> [Texto fornecido]
-*-*-
Resenha Blades in the
Dark,
da Redbox
Vamos sair do lugar comum.
Normalmente entramos em cada sessão de RPG esperando sermos os heróis, os
salvadores da cidade ou os redentores do reino. Em tempos de sucesso de La Casa
de Papel, Blades in the Dark, de
John Harper, chega como o contraponto tão necessário para uma arejada nos ares
de nossos sistemas de RPG. A Redbox acertou na mosca com esse lançamento que
chegou, até certo ponto, sem muito estardalhaço por aqui. Curioso? Então junte
a mim e vamos escrutinar esse interessante e promissor cenário que emula
vigarice e golpes de um grupo nada bem intencionado.
Um RPG como esse merece atenção
especial em seus dois polos – cenário e sistema – e já posso adiantar que eles
se casam muito bem na tentativa de entregar o que prometem. Fugindo tanto do
cenário tradicional, quanto das mecânicas usuais, Blades in the Dark nos joga
em um mundo sombrio onde vividamente percorremos suas ruas e vielas atrás de
uma nova tramoia, um novo golpe, um ardil definitivo para dar sentido à nossa
vida.
Cenário e Estrutura
Blades in the Dark se passa na
cidade assombrada de Doskyol. Uma cidade que como o próprio livro conceitua é “de
fantasia urbana-industrial”. É a mescla de elementos diversos para a criação de
um cenário ímpar, onde à primeira vista tem tudo para dar errado, mas que
surpreendentemente cria um amálgama sensacional.
-*-*-
> [Conjunto de dados]
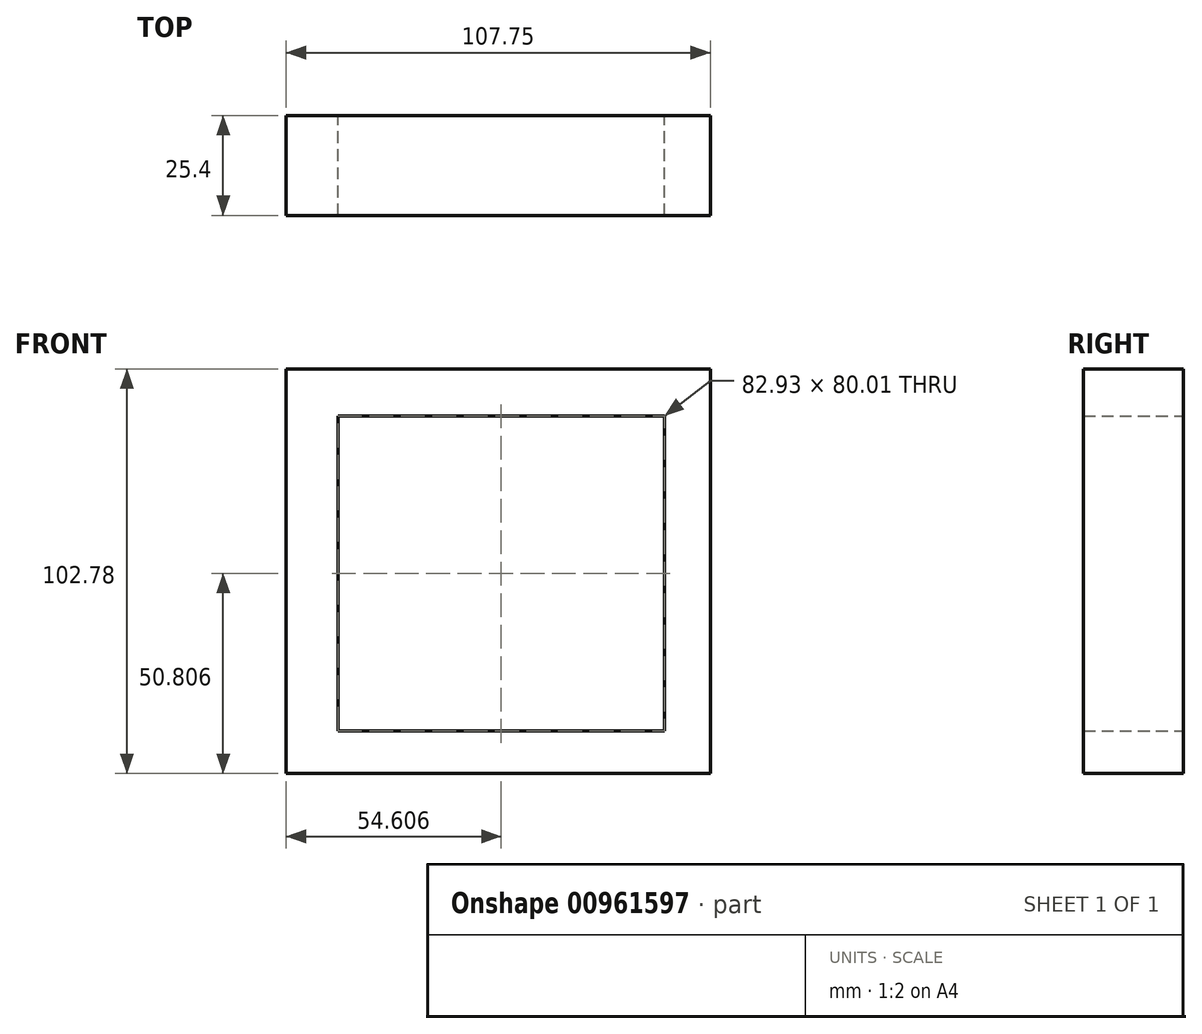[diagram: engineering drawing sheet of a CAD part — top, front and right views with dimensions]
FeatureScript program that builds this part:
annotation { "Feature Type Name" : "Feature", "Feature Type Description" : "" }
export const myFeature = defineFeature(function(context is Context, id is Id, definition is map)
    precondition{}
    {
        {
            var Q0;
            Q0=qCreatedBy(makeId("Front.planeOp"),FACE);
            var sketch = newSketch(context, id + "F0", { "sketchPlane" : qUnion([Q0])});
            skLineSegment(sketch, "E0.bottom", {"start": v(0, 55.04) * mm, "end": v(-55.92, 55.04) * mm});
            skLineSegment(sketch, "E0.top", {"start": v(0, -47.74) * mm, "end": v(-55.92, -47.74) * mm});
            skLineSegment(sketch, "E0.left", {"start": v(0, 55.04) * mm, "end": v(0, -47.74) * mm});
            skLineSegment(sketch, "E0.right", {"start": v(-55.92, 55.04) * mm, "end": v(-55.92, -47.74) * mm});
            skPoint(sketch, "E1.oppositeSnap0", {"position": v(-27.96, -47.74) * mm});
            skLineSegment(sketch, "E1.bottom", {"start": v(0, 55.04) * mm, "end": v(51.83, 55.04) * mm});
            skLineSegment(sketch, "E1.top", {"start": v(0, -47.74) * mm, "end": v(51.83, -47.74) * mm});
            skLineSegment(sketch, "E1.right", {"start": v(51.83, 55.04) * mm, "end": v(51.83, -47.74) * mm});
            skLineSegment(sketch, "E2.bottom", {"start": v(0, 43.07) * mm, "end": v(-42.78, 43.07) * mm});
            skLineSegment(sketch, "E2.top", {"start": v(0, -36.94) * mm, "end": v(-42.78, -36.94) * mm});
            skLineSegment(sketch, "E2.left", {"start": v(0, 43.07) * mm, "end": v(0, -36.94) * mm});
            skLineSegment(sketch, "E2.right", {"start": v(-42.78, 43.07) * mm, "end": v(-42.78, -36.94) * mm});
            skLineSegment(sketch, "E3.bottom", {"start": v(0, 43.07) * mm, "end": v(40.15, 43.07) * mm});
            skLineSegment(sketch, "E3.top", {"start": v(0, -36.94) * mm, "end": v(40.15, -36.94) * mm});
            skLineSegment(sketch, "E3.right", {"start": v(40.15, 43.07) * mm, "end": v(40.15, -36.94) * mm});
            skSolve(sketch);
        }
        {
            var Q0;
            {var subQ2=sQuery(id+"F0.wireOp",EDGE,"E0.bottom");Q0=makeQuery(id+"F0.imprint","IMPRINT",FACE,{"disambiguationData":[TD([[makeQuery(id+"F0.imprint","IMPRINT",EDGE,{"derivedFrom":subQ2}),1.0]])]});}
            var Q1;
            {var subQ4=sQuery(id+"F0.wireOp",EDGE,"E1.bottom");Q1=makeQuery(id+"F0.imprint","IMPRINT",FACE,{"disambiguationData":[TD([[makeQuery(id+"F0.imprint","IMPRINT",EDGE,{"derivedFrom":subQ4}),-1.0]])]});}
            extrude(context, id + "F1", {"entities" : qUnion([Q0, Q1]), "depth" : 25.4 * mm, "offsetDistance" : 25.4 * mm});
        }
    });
-*-*-
> [Lista de exercícios]
1: Segundo a resenha de Blades in the Dark, em que cidade se passa o jogo?
2: Prossiga com a resenha de Blades in the Dark a partir da última frase apresentada.
Os registros não são necessários.

> [Respostas das tarefas]
1: Na cidade assombrada de Doskyol.

2:
Há mil anos um cataclisma
despedaçou o sol. Desde então o mundo vive na escuridão quase completa, já que
apenas em alguns momentos do dia – amanhecer e alvorada – fragmentos da estrela
iluminam o ambiente. Além disso, com o cataclisma os Portões da Morte foram
destruídos, permitindo que fantasmas assolem o mundo. A sociedade teve de se
adaptar, organizando seu dia a dia e sua sobrevivência à esse novo mundo. Com a
tecnologia equivalente ao final do nosso século XIX, essa sociedade tem a
eletricidade engatinhando enquanto ainda vivem sobre a tutela das máquinas à
vapor. A engenhosidade sob a forma de uma gigantesca barreira elétrica abastecida
com sangue ectoplásmático de leviatãs mantém a cidade protegida dos horrores de
fora. Isto é Blades in the Dark. Isto é Doskvol. Sombria e com segredos,
perigosa e enigmática, fria e chuvosa na maior parte do tempo, com uma neblina
insistente e um colorido em tons das lâmpadas da rua e velas. Aqui se passará
sua aventura. Claustrofóbica, perigosa e sombria. Aqui viverá um drama criminal
de fantasia vitoriana.
Nesta cidade, onde a elite
exploradora age apenas para manter a população à sua mercê, nossos personagens se
negam a serem usados ou manipulados. O submundo é o lar de quem decidiu fazer
da contravenção uma possibilidade de futuro para um destino mais aprazível.
Isso não torna o personagem um vilão, mas alguém que encontra uma alternativa
em meio à um sistema que não lhe trás possibilidades. Se você terá que roubar,
enganar, iludir ou quem sabe coisa pior, são imposições desse mundo. O
personagem é quase um empreendedor. Galgando um degrau de cada vez os
personagens criarão um bando e ascenderam dentro da hierarquia das muitas
facções das ruas. Eles terão de ser espertos, pois não há chance de dar uma
fugidinha da cidade “até as coisas esfriarem”. Aliado à isso temos os horrores
que vivem do outro lado da barreira e que, por que não, são extremamente rentoso
se você for louco o suficiente para ir atrás de sangue ectoplasmático.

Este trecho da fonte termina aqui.